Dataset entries
----
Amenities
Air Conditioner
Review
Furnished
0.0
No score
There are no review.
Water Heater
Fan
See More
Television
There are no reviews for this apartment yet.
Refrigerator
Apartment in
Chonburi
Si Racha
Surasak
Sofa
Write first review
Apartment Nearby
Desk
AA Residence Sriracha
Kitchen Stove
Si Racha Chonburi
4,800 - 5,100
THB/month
----
◆ **Work request**
Word for word, write out each of the records shown above.

◆ **Solution to the exercise**
Amenities
Air Conditioner
Review
Furnished
0.0
No score
There are no review.
Water Heater
Fan
See More
Television
There are no reviews for this apartment yet.
Refrigerator
Apartment in
Chonburi
Si Racha
Surasak
Sofa
Write first review
Apartment Nearby
Desk
AA Residence Sriracha
Kitchen Stove
Si Racha Chonburi
4,800 - 5,100
THB/month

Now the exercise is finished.